Entries follow. Return each line that contains the word "рейка".

◆ ◆ ◆

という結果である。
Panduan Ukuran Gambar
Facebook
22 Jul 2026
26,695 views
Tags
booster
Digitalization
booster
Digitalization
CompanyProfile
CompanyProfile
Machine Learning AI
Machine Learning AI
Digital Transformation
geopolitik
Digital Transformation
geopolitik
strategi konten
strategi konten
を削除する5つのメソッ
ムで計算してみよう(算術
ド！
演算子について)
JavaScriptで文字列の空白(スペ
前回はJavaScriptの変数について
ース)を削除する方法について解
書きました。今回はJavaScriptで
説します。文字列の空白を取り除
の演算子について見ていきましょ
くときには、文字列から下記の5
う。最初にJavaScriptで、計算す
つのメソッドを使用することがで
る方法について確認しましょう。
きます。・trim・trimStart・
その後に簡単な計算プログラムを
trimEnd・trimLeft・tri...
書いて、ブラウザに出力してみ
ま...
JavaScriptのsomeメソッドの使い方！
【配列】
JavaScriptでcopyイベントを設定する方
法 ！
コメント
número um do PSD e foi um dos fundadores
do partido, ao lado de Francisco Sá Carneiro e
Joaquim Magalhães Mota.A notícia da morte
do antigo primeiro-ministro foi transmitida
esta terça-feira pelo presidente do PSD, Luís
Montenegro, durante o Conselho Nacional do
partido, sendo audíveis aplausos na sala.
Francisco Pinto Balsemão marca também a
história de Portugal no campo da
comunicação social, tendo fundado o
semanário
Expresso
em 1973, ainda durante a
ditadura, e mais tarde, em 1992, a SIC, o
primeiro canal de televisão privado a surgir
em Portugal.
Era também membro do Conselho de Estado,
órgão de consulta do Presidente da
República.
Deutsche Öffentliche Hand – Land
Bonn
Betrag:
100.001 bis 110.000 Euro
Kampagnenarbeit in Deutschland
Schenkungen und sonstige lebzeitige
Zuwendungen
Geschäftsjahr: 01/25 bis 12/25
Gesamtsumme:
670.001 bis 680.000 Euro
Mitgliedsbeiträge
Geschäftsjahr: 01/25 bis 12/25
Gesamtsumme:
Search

◆ ◆ ◆

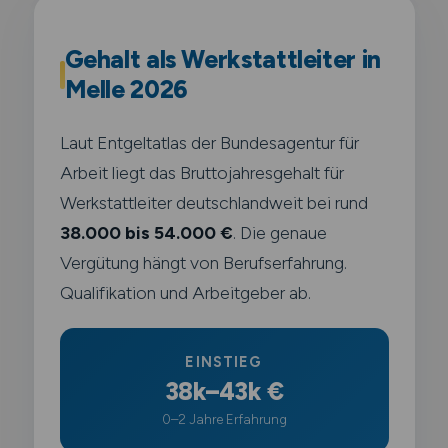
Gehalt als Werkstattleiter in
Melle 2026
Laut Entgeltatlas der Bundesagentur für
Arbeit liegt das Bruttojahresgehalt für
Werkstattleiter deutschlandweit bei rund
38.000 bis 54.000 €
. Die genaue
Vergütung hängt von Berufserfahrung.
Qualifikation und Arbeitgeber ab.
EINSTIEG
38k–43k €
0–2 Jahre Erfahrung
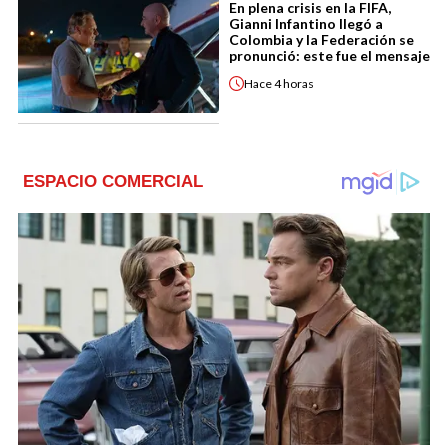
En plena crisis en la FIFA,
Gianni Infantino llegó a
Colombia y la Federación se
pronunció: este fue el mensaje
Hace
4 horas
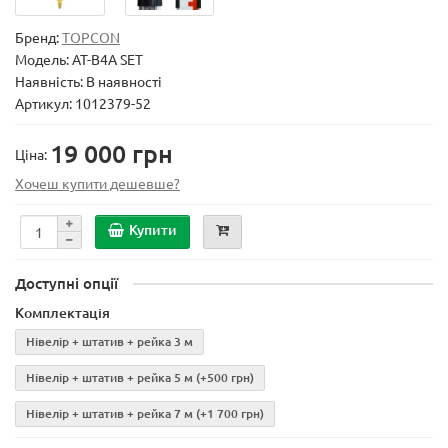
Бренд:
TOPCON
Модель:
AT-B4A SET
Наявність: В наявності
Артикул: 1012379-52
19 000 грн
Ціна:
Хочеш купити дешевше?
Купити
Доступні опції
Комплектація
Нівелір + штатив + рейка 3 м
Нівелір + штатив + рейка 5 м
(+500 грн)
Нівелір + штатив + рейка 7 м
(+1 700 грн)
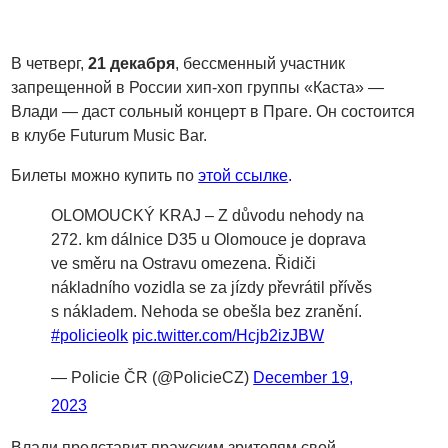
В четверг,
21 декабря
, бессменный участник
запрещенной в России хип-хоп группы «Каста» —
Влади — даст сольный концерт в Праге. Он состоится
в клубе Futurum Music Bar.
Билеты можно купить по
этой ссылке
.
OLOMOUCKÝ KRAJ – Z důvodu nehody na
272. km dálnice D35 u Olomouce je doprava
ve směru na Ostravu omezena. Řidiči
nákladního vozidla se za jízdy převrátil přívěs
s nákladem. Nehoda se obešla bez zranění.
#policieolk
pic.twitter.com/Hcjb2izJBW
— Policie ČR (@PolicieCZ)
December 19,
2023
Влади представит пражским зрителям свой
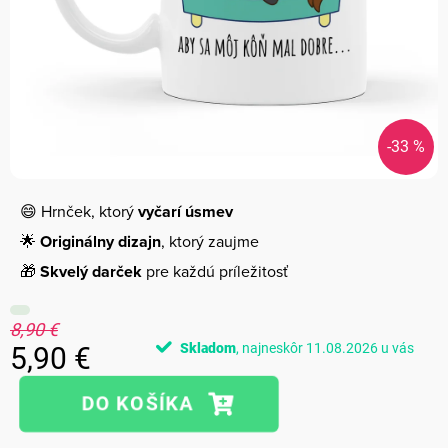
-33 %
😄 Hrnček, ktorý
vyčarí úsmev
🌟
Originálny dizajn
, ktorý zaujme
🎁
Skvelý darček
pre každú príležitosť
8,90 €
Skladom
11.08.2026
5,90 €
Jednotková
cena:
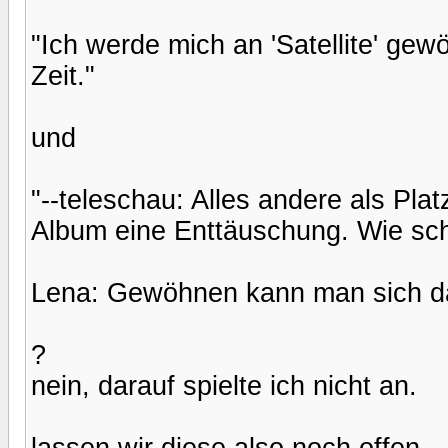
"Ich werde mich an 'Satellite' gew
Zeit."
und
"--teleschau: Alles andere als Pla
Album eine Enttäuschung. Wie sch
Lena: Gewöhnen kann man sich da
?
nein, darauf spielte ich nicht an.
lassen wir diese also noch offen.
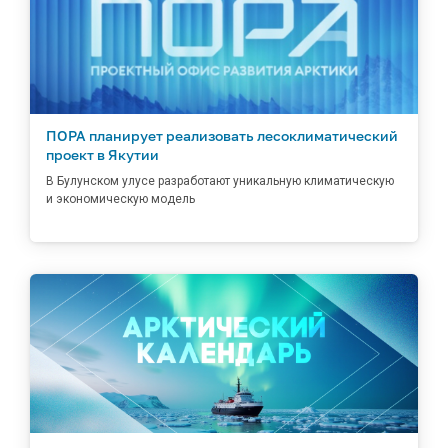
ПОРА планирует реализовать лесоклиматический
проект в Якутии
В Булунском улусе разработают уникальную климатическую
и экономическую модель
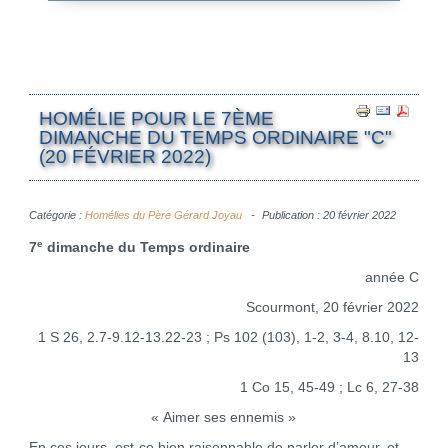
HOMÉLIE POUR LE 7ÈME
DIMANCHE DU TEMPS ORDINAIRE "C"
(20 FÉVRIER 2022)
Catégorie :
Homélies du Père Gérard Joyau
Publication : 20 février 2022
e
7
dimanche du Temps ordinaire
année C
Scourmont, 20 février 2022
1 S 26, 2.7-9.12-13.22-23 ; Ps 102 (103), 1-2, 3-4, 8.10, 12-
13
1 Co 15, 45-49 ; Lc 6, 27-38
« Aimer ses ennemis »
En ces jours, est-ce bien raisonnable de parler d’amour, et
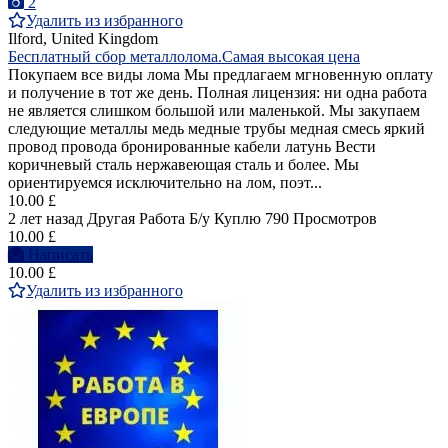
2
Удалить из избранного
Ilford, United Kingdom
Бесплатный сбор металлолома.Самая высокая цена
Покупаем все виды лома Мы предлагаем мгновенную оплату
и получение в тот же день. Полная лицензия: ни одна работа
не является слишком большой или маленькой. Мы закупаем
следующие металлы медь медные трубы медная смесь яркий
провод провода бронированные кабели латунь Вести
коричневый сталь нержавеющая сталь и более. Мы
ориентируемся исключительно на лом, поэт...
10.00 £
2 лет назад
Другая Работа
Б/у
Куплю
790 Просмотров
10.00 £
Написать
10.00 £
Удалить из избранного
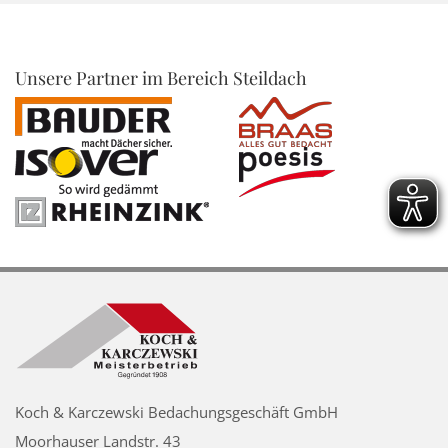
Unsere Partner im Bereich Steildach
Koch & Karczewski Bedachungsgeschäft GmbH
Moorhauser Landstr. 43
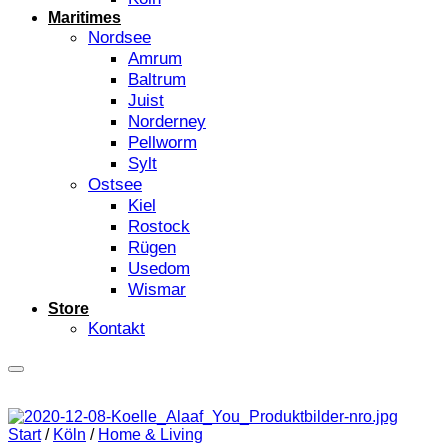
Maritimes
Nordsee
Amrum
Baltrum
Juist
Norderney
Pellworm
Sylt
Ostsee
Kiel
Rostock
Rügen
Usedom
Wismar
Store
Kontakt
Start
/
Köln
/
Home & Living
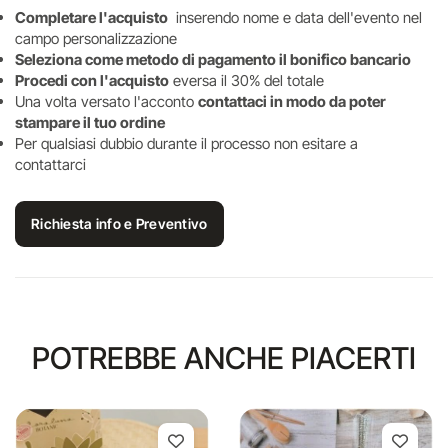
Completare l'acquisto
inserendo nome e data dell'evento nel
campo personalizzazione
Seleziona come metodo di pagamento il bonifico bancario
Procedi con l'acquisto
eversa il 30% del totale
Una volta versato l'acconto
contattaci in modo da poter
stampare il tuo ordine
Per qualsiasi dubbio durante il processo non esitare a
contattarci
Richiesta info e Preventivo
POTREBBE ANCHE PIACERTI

◆ ◆ ◆

Expected answer
Нівелір + штатив + рейка 3 м
Нівелір + штатив + рейка 5 м
Нівелір + штатив + рейка 7 м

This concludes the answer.